== What to work on ==
Throughout the records below, find the lines with the string "Slack" and give how many there are, nothing else.

== Information supplied ==
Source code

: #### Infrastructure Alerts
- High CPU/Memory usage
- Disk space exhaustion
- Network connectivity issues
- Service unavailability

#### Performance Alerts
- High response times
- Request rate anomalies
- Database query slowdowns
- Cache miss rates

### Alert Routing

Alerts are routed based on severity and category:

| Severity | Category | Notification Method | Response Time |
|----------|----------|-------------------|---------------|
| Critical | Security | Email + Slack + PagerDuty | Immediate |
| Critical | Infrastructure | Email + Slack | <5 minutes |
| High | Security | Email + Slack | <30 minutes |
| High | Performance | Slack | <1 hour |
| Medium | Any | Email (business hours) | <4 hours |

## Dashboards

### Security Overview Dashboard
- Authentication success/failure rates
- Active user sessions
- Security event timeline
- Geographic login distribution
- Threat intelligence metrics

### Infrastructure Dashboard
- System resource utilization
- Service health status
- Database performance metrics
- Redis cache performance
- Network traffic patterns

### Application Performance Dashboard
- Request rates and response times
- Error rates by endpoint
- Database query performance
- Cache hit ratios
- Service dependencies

== Reply ==
4